- TASK INSTRUCTIONS -
Search each line of the data for the word "format"; copy every line where it is found.

Saved entries:
◆ ◆ ◆

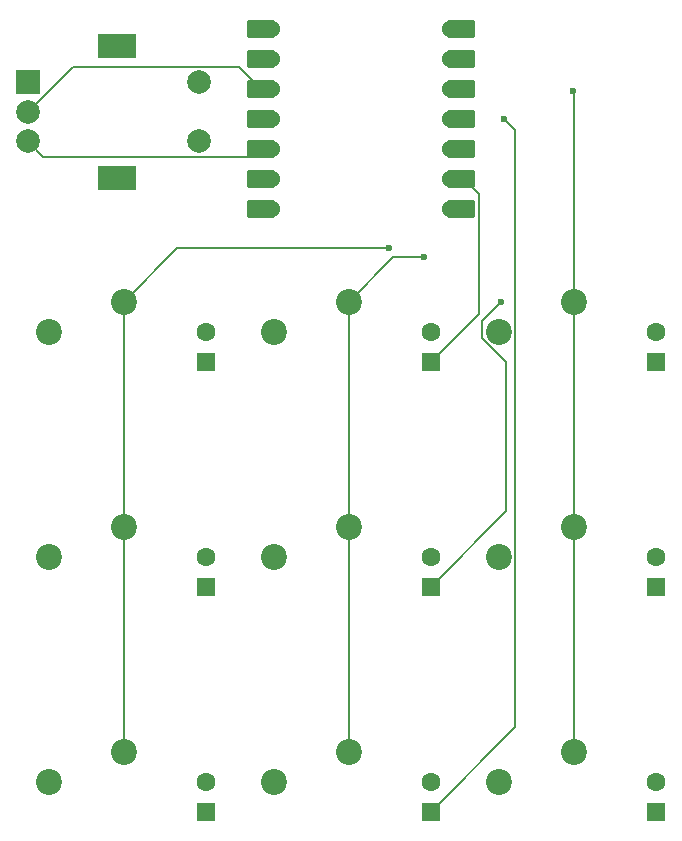
<source format=gbr>
%TF.GenerationSoftware,KiCad,Pcbnew,9.0.2*%
%TF.CreationDate,2025-06-03T16:25:14-04:00*%
%TF.ProjectId,HackpadAllan,4861636b-7061-4644-916c-6c616e2e6b69,rev?*%
%TF.SameCoordinates,Original*%
%TF.FileFunction,Copper,L2,Bot*%
%TF.FilePolarity,Positive*%
%FSLAX46Y46*%
G04 Gerber Fmt 4.6, Leading zero omitted, Abs format (unit mm)*
G04 Created by KiCad (PCBNEW 9.0.2) date 2025-06-03 16:25:14*
%MOMM*%
%LPD*%
G01*
G04 APERTURE LIST*
G04 Aperture macros list*
%AMRoundRect*
0 Rectangle with rounded corners*
0 $1 Rounding radius*
0 $2 $3 $4 $5 $6 $7 $8 $9 X,Y pos of 4 corners*
0 Add a 4 corners polygon primitive as box body*
4,1,4,$2,$3,$4,$5,$6,$7,$8,$9,$2,$3,0*
0 Add four circle primitives for the rounded corners*
1,1,$1+$1,$2,$3*
1,1,$1+$1,$4,$5*
1,1,$1+$1,$6,$7*
1,1,$1+$1,$8,$9*
0 Add four rect primitives between the rounded corners*
20,1,$1+$1,$2,$3,$4,$5,0*
20,1,$1+$1,$4,$5,$6,$7,0*
20,1,$1+$1,$6,$7,$8,$9,0*
20,1,$1+$1,$8,$9,$2,$3,0*%
G04 Aperture macros list end*
%TA.AperFunction,ComponentPad*%
%ADD10C,2.200000*%
%TD*%
%TA.AperFunction,ComponentPad*%
%ADD11R,2.000000X2.000000*%
%TD*%
%TA.AperFunction,ComponentPad*%
%ADD12C,2.000000*%
%TD*%
%TA.AperFunction,ComponentPad*%
%ADD13R,3.200000X2.000000*%
%TD*%
%TA.AperFunction,ComponentPad*%
%ADD14RoundRect,0.250000X0.550000X-0.550000X0.550000X0.550000X-0.550000X0.550000X-0.550000X-0.550000X0*%
%TD*%
%TA.AperFunction,ComponentPad*%
%ADD15C,1.600000*%
%TD*%
%TA.AperFunction,SMDPad,CuDef*%
%ADD16RoundRect,0.152400X-1.063600X-0.609600X1.063600X-0.609600X1.063600X0.609600X-1.063600X0.609600X0*%
%TD*%
%TA.AperFunction,ComponentPad*%
%ADD17C,1.524000*%
%TD*%
%TA.AperFunction,SMDPad,CuDef*%
%ADD18RoundRect,0.152400X1.063600X0.609600X-1.063600X0.609600X-1.063600X-0.609600X1.063600X-0.609600X0*%
%TD*%
%TA.AperFunction,ViaPad*%
%ADD19C,0.600000*%
%TD*%
%TA.AperFunction,Conductor*%
%ADD20C,0.200000*%
%TD*%
G04 APERTURE END LIST*
D10*
%TO.P,SW4,1,1*%
%TO.N,Column 0*%
X133490000Y-101970000D03*
%TO.P,SW4,2,2*%
%TO.N,Net-(D4-A)*%
X127140000Y-104510000D03*
%TD*%
%TO.P,SW5,1,1*%
%TO.N,Column 1*%
X152540000Y-101970000D03*
%TO.P,SW5,2,2*%
%TO.N,Net-(D5-A)*%
X146190000Y-104510000D03*
%TD*%
%TO.P,SW8,1,1*%
%TO.N,Column 1*%
X152540000Y-121020000D03*
%TO.P,SW8,2,2*%
%TO.N,Net-(D8-A)*%
X146190000Y-123560000D03*
%TD*%
%TO.P,SW3,1,1*%
%TO.N,Column 2*%
X171590000Y-82920000D03*
%TO.P,SW3,2,2*%
%TO.N,Net-(D3-A)*%
X165240000Y-85460000D03*
%TD*%
%TO.P,SW2,1,1*%
%TO.N,Column 1*%
X152540000Y-82920000D03*
%TO.P,SW2,2,2*%
%TO.N,Net-(D2-A)*%
X146190000Y-85460000D03*
%TD*%
%TO.P,SW6,1,1*%
%TO.N,Column 2*%
X171590000Y-101970000D03*
%TO.P,SW6,2,2*%
%TO.N,Net-(D6-A)*%
X165240000Y-104510000D03*
%TD*%
D11*
%TO.P,SW10,A,A*%
%TO.N,Rot A*%
X125393750Y-64350000D03*
D12*
%TO.P,SW10,B,B*%
%TO.N,Rot B*%
X125393750Y-69350000D03*
%TO.P,SW10,C,C*%
%TO.N,3.3V*%
X125393750Y-66850000D03*
D13*
%TO.P,SW10,MP*%
%TO.N,N/C*%
X132893750Y-61250000D03*
X132893750Y-72450000D03*
D12*
%TO.P,SW10,S1,S1*%
%TO.N,GND*%
X139893750Y-69350000D03*
%TO.P,SW10,S2,S2*%
%TO.N,Rot Switch*%
X139893750Y-64350000D03*
%TD*%
D10*
%TO.P,SW7,1,1*%
%TO.N,Column 0*%
X133490000Y-121020000D03*
%TO.P,SW7,2,2*%
%TO.N,Net-(D7-A)*%
X127140000Y-123560000D03*
%TD*%
%TO.P,SW1,1,1*%
%TO.N,Column 0*%
X133490000Y-82920000D03*
%TO.P,SW1,2,2*%
%TO.N,Net-(D1-A)*%
X127140000Y-85460000D03*
%TD*%
%TO.P,SW9,1,1*%
%TO.N,Column 2*%
X171590000Y-121020000D03*
%TO.P,SW9,2,2*%
%TO.N,Net-(D9-A)*%
X165240000Y-123560000D03*
%TD*%
D14*
%TO.P,D7,1,K*%
%TO.N,Row 2*%
X140475000Y-126100000D03*
D15*
%TO.P,D7,2,A*%
%TO.N,Net-(D7-A)*%
X140475000Y-123560000D03*
%TD*%
D14*
%TO.P,D3,1,K*%
%TO.N,Row 0*%
X178575000Y-88000000D03*
D15*
%TO.P,D3,2,A*%
%TO.N,Net-(D3-A)*%
X178575000Y-85460000D03*
%TD*%
D14*
%TO.P,D4,1,K*%
%TO.N,Row 1*%
X140475000Y-107050000D03*
D15*
%TO.P,D4,2,A*%
%TO.N,Net-(D4-A)*%
X140475000Y-104510000D03*
%TD*%
D14*
%TO.P,D5,1,K*%
%TO.N,Row 1*%
X159525000Y-107050000D03*
D15*
%TO.P,D5,2,A*%
%TO.N,Net-(D5-A)*%
X159525000Y-104510000D03*
%TD*%
D14*
%TO.P,D9,1,K*%
%TO.N,Row 2*%
X178575000Y-126100000D03*
D15*
%TO.P,D9,2,A*%
%TO.N,Net-(D9-A)*%
X178575000Y-123560000D03*
%TD*%
D14*
%TO.P,D8,1,K*%
%TO.N,Row 2*%
X159525000Y-126100000D03*
D15*
%TO.P,D8,2,A*%
%TO.N,Net-(D8-A)*%
X159525000Y-123560000D03*
%TD*%
D14*
%TO.P,D1,1,K*%
%TO.N,Row 0*%
X140475000Y-88000000D03*
D15*
%TO.P,D1,2,A*%
%TO.N,Net-(D1-A)*%
X140475000Y-85460000D03*
%TD*%
D16*
%TO.P,U1,1,GPIO26/ADC0/A0*%
%TO.N,Column 0*%
X162045000Y-59868500D03*
D17*
X161210000Y-59868500D03*
D16*
%TO.P,U1,2,GPIO27/ADC1/A1*%
%TO.N,Column 1*%
X162045000Y-62408500D03*
D17*
X161210000Y-62408500D03*
D16*
%TO.P,U1,3,GPIO28/ADC2/A2*%
%TO.N,Column 2*%
X162045000Y-64948500D03*
D17*
X161210000Y-64948500D03*
D16*
%TO.P,U1,4,GPIO29/ADC3/A3*%
%TO.N,Row 2*%
X162045000Y-67488500D03*
D17*
X161210000Y-67488500D03*
D16*
%TO.P,U1,5,GPIO6/SDA*%
%TO.N,Row 1*%
X162045000Y-70028500D03*
D17*
X161210000Y-70028500D03*
D16*
%TO.P,U1,6,GPIO7/SCL*%
%TO.N,Row 0*%
X162045000Y-72568500D03*
D17*
X161210000Y-72568500D03*
D16*
%TO.P,U1,7,GPIO0/TX*%
%TO.N,unconnected-(U1-GPIO0{slash}TX-Pad7)*%
X162045000Y-75108500D03*
D17*
X161210000Y-75108500D03*
%TO.P,U1,8,GPIO1/RX*%
%TO.N,unconnected-(U1-GPIO1{slash}RX-Pad8)*%
X145970000Y-75108500D03*
D18*
X145135000Y-75108500D03*
D17*
%TO.P,U1,9,GPIO2/SCK*%
%TO.N,Rot Switch*%
X145970000Y-72568500D03*
D18*
X145135000Y-72568500D03*
D17*
%TO.P,U1,10,GPIO4/MISO*%
%TO.N,Rot B*%
X145970000Y-70028500D03*
D18*
X145135000Y-70028500D03*
D17*
%TO.P,U1,11,GPIO3/MOSI*%
%TO.N,Rot A*%
X145970000Y-67488500D03*
D18*
X145135000Y-67488500D03*
D17*
%TO.P,U1,12,3V3*%
%TO.N,3.3V*%
X145970000Y-64948500D03*
D18*
X145135000Y-64948500D03*
D17*
%TO.P,U1,13,GND*%
%TO.N,GND*%
X145970000Y-62408500D03*
D18*
X145135000Y-62408500D03*
D17*
%TO.P,U1,14,VBUS*%
%TO.N,+5V*%
X145970000Y-59868500D03*
D18*
X145135000Y-59868500D03*
%TD*%
D14*
%TO.P,D2,1,K*%
%TO.N,Row 0*%
X159525000Y-88000000D03*
D15*
%TO.P,D2,2,A*%
%TO.N,Net-(D2-A)*%
X159525000Y-85460000D03*
%TD*%
D14*
%TO.P,D6,1,K*%
%TO.N,Row 1*%
X178575000Y-107050000D03*
D15*
%TO.P,D6,2,A*%
%TO.N,Net-(D6-A)*%
X178575000Y-104510000D03*
%TD*%
D19*
%TO.N,Row 1*%
X165450000Y-82920000D03*
%TO.N,Row 2*%
X165710000Y-67500000D03*
%TO.N,Column 0*%
X155990000Y-78380000D03*
%TO.N,Column 1*%
X158940000Y-79190000D03*
%TO.N,Column 2*%
X171510000Y-65130000D03*
%TD*%
D20*
%TO.N,Row 0*%
X163562000Y-83963000D02*
X163562000Y-73842870D01*
X163562000Y-73842870D02*
X162287630Y-72568500D01*
X159525000Y-88000000D02*
X163562000Y-83963000D01*
X162287630Y-72568500D02*
X161210000Y-72568500D01*
%TO.N,Row 1*%
X165880000Y-100695000D02*
X165880000Y-88081314D01*
X163839000Y-86040314D02*
X163839000Y-84531000D01*
X160883870Y-70040000D02*
X161961500Y-70040000D01*
X165880000Y-88081314D02*
X163839000Y-86040314D01*
X163839000Y-84531000D02*
X165450000Y-82920000D01*
X159525000Y-107050000D02*
X165880000Y-100695000D01*
%TO.N,Row 2*%
X159525000Y-126100000D02*
X166641000Y-118984000D01*
X166641000Y-118984000D02*
X166641000Y-68431000D01*
X166641000Y-68431000D02*
X165710000Y-67500000D01*
%TO.N,Column 0*%
X138030000Y-78380000D02*
X155990000Y-78380000D01*
X133490000Y-82920000D02*
X138030000Y-78380000D01*
X133490000Y-82920000D02*
X133490000Y-121020000D01*
%TO.N,Column 1*%
X156270000Y-79190000D02*
X158940000Y-79190000D01*
X152540000Y-82920000D02*
X156270000Y-79190000D01*
X152540000Y-82920000D02*
X152540000Y-121020000D01*
%TO.N,Column 2*%
X171590000Y-82920000D02*
X171590000Y-65210000D01*
X171590000Y-82920000D02*
X171590000Y-121020000D01*
X171590000Y-65210000D02*
X171510000Y-65130000D01*
%TO.N,3.3V*%
X143235500Y-63049000D02*
X145135000Y-64948500D01*
X129194750Y-63049000D02*
X143235500Y-63049000D01*
X125393750Y-66850000D02*
X129194750Y-63049000D01*
%TO.N,Rot B*%
X145347500Y-70651000D02*
X145970000Y-70028500D01*
X126694750Y-70651000D02*
X145347500Y-70651000D01*
X125393750Y-69350000D02*
X126694750Y-70651000D01*
%TD*%
M02*

</source>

◆ ◆ ◆

- RESULT OF THE EXERCISE -
<source format=gbr>
G04 Gerber Fmt 4.6, Leading zero omitted, Abs format (unit mm)*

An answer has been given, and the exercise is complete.